From Variety Januray 2, 1980

Television Reviews Section

Primetime soaper, which has risen to new rating heights with the emergence of 'Dallas' this season as a top-10 series, was given another nudge towards the look and content of 'Peyton Place,' the predecessor of the genre, with the introduction of 'Knots Landing' to the CBS-TV slate.

A spinoff from 'Dallas', the new entry has a middle-class frame of reference rather than rich income background of the former's characters. It retains, however, the raunchy behavior patterns and bad taste of the original. Ostensibly in California, the location is a four house cluster surrounding a cul-de-sac court in a housing development into one of which moves Ted Shackelford and Joan Van Ark--he being the weak son of the 'Dallas Ewing' family.
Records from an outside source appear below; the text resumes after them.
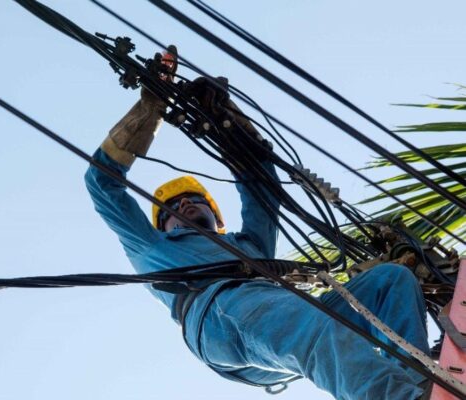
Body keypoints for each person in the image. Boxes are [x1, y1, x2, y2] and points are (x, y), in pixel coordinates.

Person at [84, 47, 432, 400]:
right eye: (172, 207)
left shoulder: (250, 247)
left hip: (273, 311)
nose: (185, 202)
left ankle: (421, 382)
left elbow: (260, 179)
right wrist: (151, 108)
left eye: (194, 198)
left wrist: (229, 123)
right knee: (311, 331)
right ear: (162, 226)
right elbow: (102, 183)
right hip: (220, 312)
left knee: (392, 281)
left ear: (217, 216)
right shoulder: (152, 249)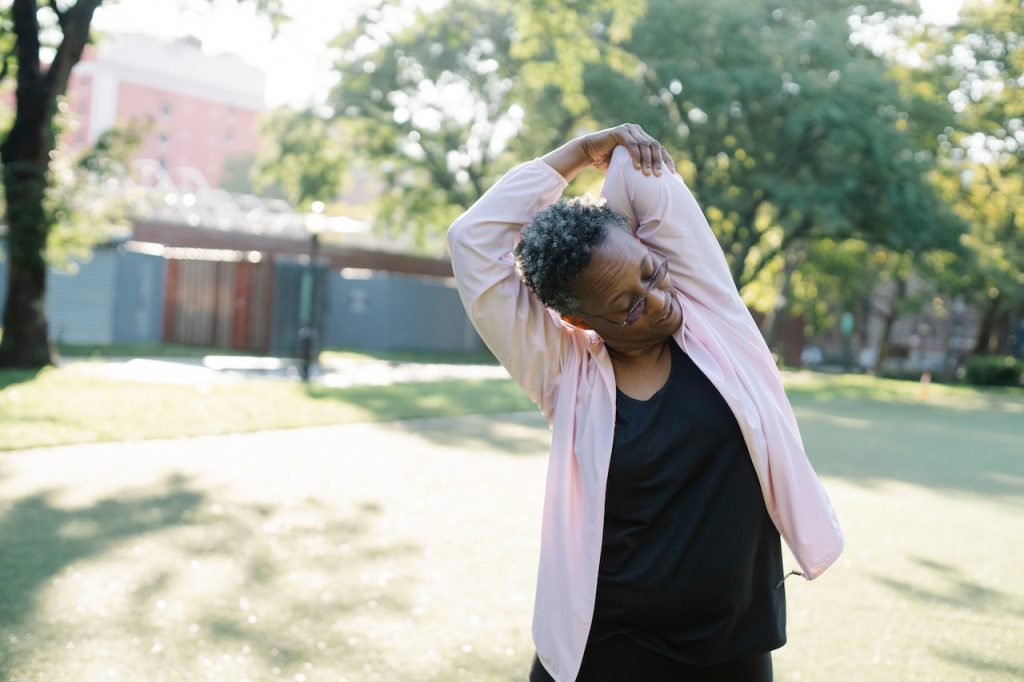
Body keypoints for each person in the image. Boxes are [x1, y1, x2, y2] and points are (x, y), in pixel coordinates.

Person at [446, 124, 844, 682]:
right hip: (606, 648)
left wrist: (605, 153)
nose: (659, 302)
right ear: (578, 319)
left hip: (732, 644)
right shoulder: (563, 373)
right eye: (628, 307)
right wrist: (574, 155)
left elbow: (638, 171)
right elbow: (472, 241)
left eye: (651, 272)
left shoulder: (714, 317)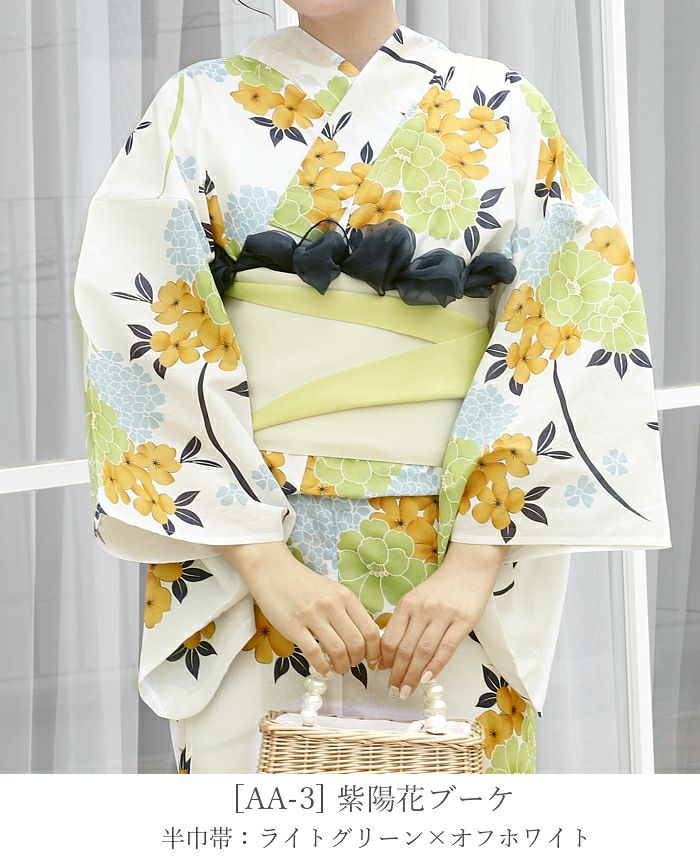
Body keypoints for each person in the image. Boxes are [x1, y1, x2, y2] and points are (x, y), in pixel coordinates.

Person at [72, 0, 670, 774]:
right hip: (250, 559)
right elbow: (139, 330)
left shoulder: (504, 107)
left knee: (454, 803)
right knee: (257, 806)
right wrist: (264, 563)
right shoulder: (195, 106)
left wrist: (472, 568)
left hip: (451, 555)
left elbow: (570, 320)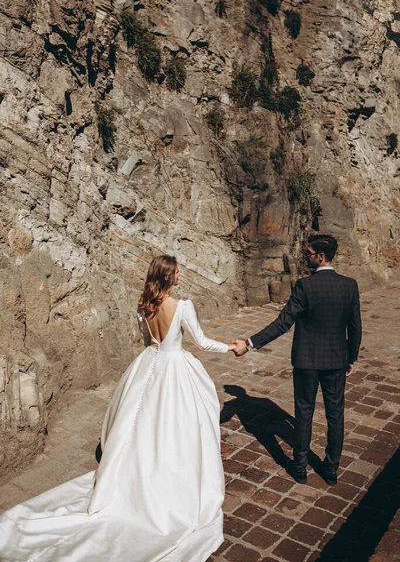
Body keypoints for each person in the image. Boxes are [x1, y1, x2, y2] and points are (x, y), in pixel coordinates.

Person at [0, 255, 235, 562]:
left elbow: (146, 341)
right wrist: (232, 346)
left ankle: (132, 474)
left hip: (149, 365)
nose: (180, 276)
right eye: (176, 273)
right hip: (175, 368)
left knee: (139, 424)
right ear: (168, 277)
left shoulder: (144, 305)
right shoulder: (183, 307)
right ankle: (166, 483)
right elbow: (202, 343)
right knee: (176, 427)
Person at [233, 235, 362, 486]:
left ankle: (300, 466)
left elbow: (283, 323)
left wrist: (250, 343)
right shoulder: (350, 285)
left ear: (321, 257)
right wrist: (351, 357)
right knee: (336, 415)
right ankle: (331, 469)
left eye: (308, 253)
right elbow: (355, 327)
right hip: (336, 360)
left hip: (306, 361)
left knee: (304, 413)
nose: (306, 257)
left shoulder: (305, 286)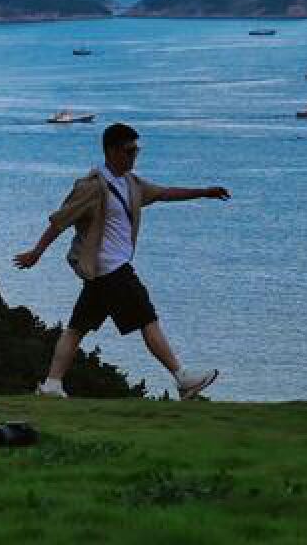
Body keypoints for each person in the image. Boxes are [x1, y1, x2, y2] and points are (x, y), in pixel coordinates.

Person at [13, 122, 231, 400]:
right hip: (112, 269)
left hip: (101, 275)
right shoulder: (91, 187)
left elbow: (164, 193)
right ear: (111, 151)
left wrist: (203, 192)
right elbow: (60, 221)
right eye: (129, 151)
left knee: (76, 328)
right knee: (147, 319)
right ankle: (182, 377)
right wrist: (36, 253)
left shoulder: (131, 183)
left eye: (136, 150)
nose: (134, 156)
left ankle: (52, 384)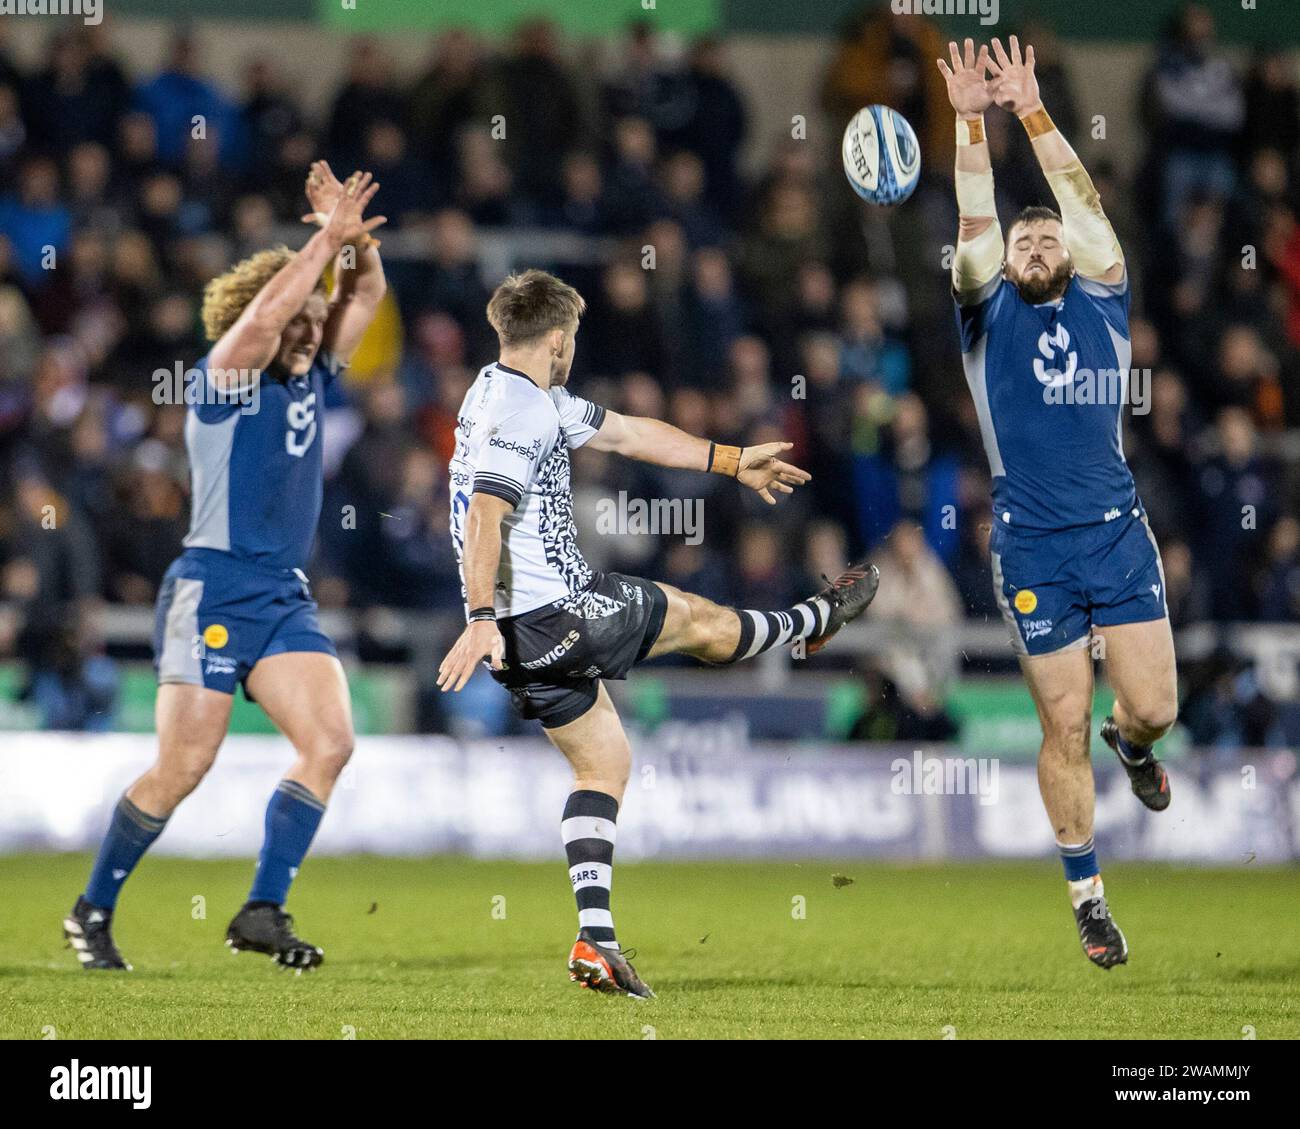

Determined to make a new life, the Ewings were immediately swept into the intrigue of the court, which included used car lot owner Don Murray and wife Michele Lee, aggressive lawyer John Pleshette and wife Constance McCashin and record exec James Houghton and wife Kim Lankford. Murray's daughter (from another marriage) was found by him in the sack with a strange boy as the episode began -- and the exploitable sequences took off from there, with the good guys and the bad guys immediately identified for the long run. It was the kind of trashy domestic drama that 'Dallas' has made great rating strides with and there was no indication that 'Knots' is not capable of the same acceptance. Murray, Lee, Pleshette and guest Karen Allen (as the visiting daughter) were most prominent in the opener, with Lee the most impressive performer. The possible variations seem endless. --Bok."